### Document passage
--- START ---

- Author: Furious
- Date: June 3, 2019
- Expansion: WoW Classic
Welcome to our WoW Classic guide for the dark and sinister Shadow Priest! Shadow Priests are pure damage dealers unlike the other two priest specializations, and are unable to even cast healing abilities while using their iconic Shadowform.
To fully realize the potential of your Shadow Priest, you’ll need to understand several things about the class. This guide will cover several things like race options, talent choices, and the rotation you should follow to output the most damage. We’ll also talk about all aspects of optimization, including stat priorities, enchanting, beneficial professions, and the consumables that make your character complete.
Most priests opt to play as Holy or Discipline, but Shadow is just as important as the other two specializations. Shadow Priests have Shadow Weaving, which boosts all shadow damage done by 15%. This definitely helps the Shadow Priest, but it also helps warlocks as a much of their damage is shadow-based. Raids are certain to have multiple warlocks, so this makes Shadow Weaving, and therefore a Shadow Priest, an essential member of any raid group.
Best Shadow Priest Races
Race options matter more for priests than they do for other classes. Not only do races have their own unique passive bonuses and active abilities, but they also have unique abilities tied specifically to the priest class. This means that every race has special priest abilities that cannot be learned on a priest of another race.
Because of this, there are definitely clear favorites for both factions. Alliance players will definitely want to play a dwarf, while Horde players will have an excellent time should they choose a troll. If you want to see all the differences between the race options, check them out in our Race Overview Guide!

--- END ---

[Dataset records]
--- START ---

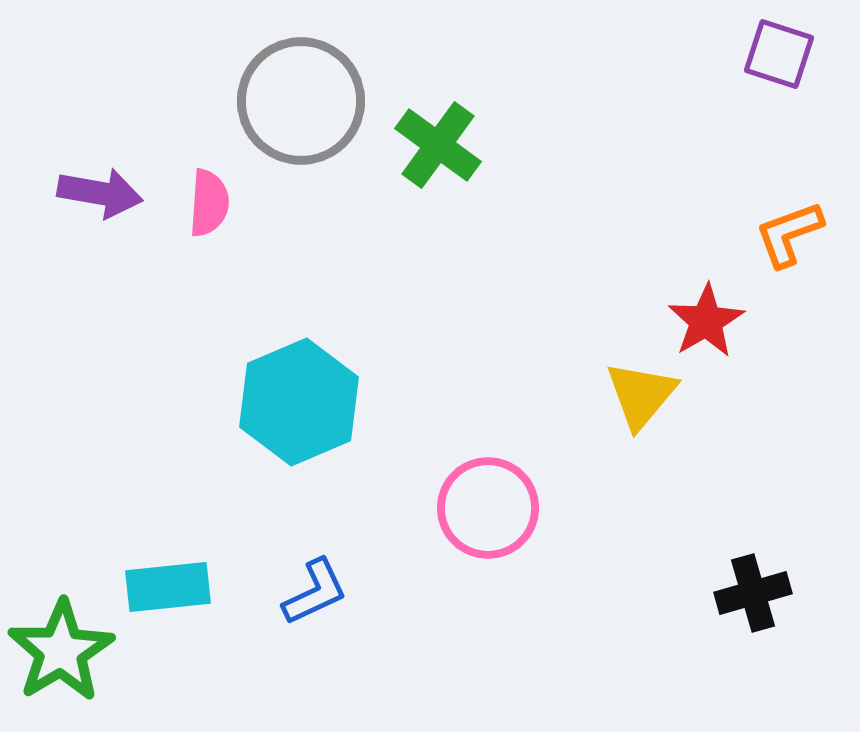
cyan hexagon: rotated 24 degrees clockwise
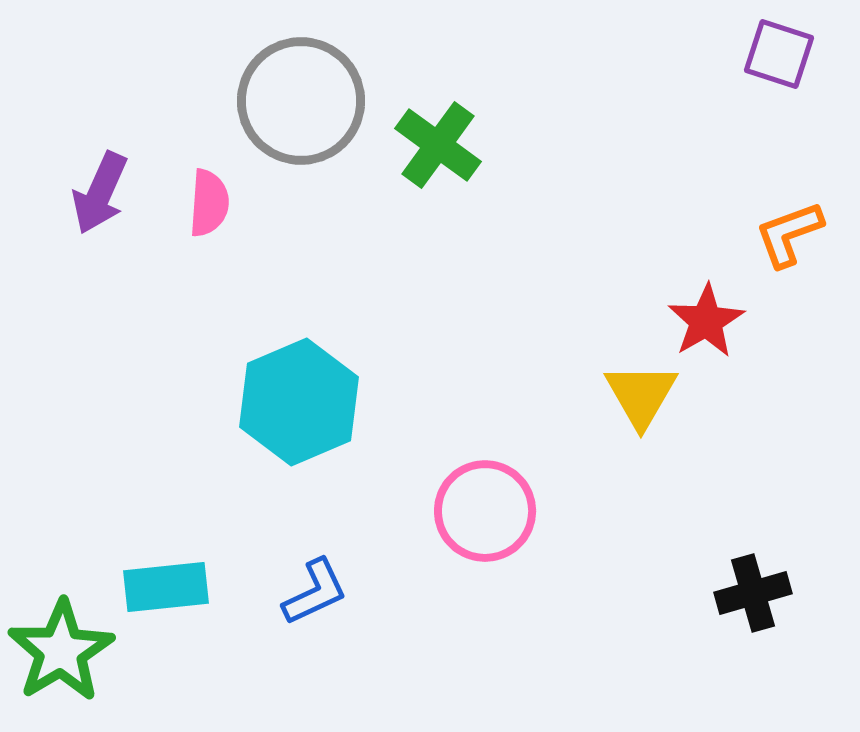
purple arrow: rotated 104 degrees clockwise
yellow triangle: rotated 10 degrees counterclockwise
pink circle: moved 3 px left, 3 px down
cyan rectangle: moved 2 px left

--- END ---

### The task
Please say by how much Shadow Weaving boosts shadow damage, according to the Shadow Priest guide.

### In response
By 15%.